▶ WHAT IS REQUIRED
The answer must be an exact copy of every entry.
-=-=-
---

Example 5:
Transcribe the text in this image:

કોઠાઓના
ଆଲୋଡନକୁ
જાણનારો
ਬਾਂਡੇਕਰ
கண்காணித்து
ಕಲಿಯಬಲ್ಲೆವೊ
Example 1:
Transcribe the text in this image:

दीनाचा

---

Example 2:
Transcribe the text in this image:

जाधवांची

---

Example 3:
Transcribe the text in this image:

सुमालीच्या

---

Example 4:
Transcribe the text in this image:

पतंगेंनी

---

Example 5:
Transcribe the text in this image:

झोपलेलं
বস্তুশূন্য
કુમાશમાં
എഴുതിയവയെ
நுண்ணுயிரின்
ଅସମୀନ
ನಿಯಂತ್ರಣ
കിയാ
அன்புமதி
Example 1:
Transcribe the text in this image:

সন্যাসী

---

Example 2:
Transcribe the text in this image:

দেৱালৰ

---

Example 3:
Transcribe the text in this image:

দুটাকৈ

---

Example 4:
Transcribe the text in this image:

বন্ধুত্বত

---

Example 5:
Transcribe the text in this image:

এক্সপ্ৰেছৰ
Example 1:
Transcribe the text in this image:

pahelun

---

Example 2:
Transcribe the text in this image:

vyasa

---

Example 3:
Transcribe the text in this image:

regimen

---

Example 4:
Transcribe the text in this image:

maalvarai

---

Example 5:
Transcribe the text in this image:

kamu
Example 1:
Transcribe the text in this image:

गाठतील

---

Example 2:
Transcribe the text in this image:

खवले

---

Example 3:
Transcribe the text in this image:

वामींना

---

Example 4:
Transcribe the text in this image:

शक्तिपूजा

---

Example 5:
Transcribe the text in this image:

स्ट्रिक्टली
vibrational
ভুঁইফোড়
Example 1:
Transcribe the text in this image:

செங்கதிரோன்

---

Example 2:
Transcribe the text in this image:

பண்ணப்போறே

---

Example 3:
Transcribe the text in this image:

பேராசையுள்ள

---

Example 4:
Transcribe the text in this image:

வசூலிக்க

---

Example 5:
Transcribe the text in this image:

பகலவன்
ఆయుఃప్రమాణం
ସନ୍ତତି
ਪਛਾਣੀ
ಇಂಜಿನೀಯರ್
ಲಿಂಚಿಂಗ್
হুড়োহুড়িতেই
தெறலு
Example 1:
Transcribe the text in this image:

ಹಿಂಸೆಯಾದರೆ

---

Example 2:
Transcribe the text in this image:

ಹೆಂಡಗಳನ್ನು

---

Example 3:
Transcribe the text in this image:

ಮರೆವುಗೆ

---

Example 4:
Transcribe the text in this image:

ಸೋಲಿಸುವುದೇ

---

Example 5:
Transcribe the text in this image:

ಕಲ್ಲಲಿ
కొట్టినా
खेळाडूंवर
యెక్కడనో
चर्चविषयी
-=-=-
▶ TASK OUTPUT
---

Example 5:
Transcribe the text in this image:

કોઠાઓના
ଆଲୋଡନକୁ
જાણનારો
ਬਾਂਡੇਕਰ
கண்காணித்து
ಕಲಿಯಬಲ್ಲೆವೊ
Example 1:
Transcribe the text in this image:

दीनाचा

---

Example 2:
Transcribe the text in this image:

जाधवांची

---

Example 3:
Transcribe the text in this image:

सुमालीच्या

---

Example 4:
Transcribe the text in this image:

पतंगेंनी

---

Example 5:
Transcribe the text in this image:

झोपलेलं
বস্তুশূন্য
કુમાશમાં
എഴുതിയവയെ
நுண்ணுயிரின்
ଅସମୀନ
ನಿಯಂತ್ರಣ
കിയാ
அன்புமதி
Example 1:
Transcribe the text in this image:

সন্যাসী

---

Example 2:
Transcribe the text in this image:

দেৱালৰ

---

Example 3:
Transcribe the text in this image:

দুটাকৈ

---

Example 4:
Transcribe the text in this image:

বন্ধুত্বত

---

Example 5:
Transcribe the text in this image:

এক্সপ্ৰেছৰ
Example 1:
Transcribe the text in this image:

pahelun

---

Example 2:
Transcribe the text in this image:

vyasa

---

Example 3:
Transcribe the text in this image:

regimen

---

Example 4:
Transcribe the text in this image:

maalvarai

---

Example 5:
Transcribe the text in this image:

kamu
Example 1:
Transcribe the text in this image:

गाठतील

---

Example 2:
Transcribe the text in this image:

खवले

---

Example 3:
Transcribe the text in this image:

वामींना

---

Example 4:
Transcribe the text in this image:

शक्तिपूजा

---

Example 5:
Transcribe the text in this image:

स्ट्रिक्टली
vibrational
ভুঁইফোড়
Example 1:
Transcribe the text in this image:

செங்கதிரோன்

---

Example 2:
Transcribe the text in this image:

பண்ணப்போறே

---

Example 3:
Transcribe the text in this image:

பேராசையுள்ள

---

Example 4:
Transcribe the text in this image:

வசூலிக்க

---

Example 5:
Transcribe the text in this image:

பகலவன்
ఆయుఃప్రమాణం
ସନ୍ତତି
ਪਛਾਣੀ
ಇಂಜಿನೀಯರ್
ಲಿಂಚಿಂಗ್
হুড়োহুড়িতেই
தெறலு
Example 1:
Transcribe the text in this image:

ಹಿಂಸೆಯಾದರೆ

---

Example 2:
Transcribe the text in this image:

ಹೆಂಡಗಳನ್ನು

---

Example 3:
Transcribe the text in this image:

ಮರೆವುಗೆ

---

Example 4:
Transcribe the text in this image:

ಸೋಲಿಸುವುದೇ

---

Example 5:
Transcribe the text in this image:

ಕಲ್ಲಲಿ
కొట్టినా
खेळाडूंवर
యెక్కడనో
चर्चविषयी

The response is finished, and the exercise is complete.